Hashtag United is a prime example of this alternative approach to a football club. The team competes in a series of five divisions with the goal of being promoted to division one. Each season has 10 possible matches against teams including staff from West Ham United, Manchester City, Google and other YouTube channels such as Copa90 and Dream Team FC.

The formula has proven hugely popular, Spencer Owen - commonly known as Spencer FC- has over 1.8 million subscribers to his YouTube channel and has the ear of the 18-24-year-old demographic.
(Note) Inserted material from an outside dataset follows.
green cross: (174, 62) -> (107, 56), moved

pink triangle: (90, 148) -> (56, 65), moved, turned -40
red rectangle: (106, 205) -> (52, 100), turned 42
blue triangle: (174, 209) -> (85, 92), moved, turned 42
With more than 481 million video views collectively, and each piece of content regularly receiving upwards of one million views, Owen’s team can offer brands a level of depth to a shirt sponsorship partnerships he claimed traditional teams cannot. It’s this promise which attracted EE to partner with Spencer FC to create the EE Wembley Cup, which generated viewing figures that surpassed BT Sport’s coverage of the Champions League quarter final between Manchester City and PSG last season.

“I think a lot of football business struggle because they don’t have a big enough community around the club, whereas Hashtag have a massive fanbase through Spencer’s channel," said O'Kelly.

“With some of the YouTube based football teams there are stats that you couldn’t get through other media platforms.”

In addition to the large and engaged audience base, another benefit to working with Hashtag United compared to a traditional team, claimed O'Kelly, is the fact that “there aren’t as many filters down from the content to the viewer, whereas with a big club there’s a lot more rules and restrictions about sponsors gaining access”.

Accessibility with YouTube team’s is another key selling point for brands which can work more closely with the influencers to create engaging content. For Top Eleven, this involves flying Owen and his team over to the company’s headquarters in Belgrade, Serbia to host them in one of their divisional league matches, something which O'Kelly points out would “never be possible if we were sponsoring the likes of a Real Madrid”.

The large and engaged support base which the likes of Hashtag United have coupled with their understanding of millennials’ behaviours and the close working relationship the team works to have with sponsors illustrates the alternative opportunities brands have with sports sponsorships.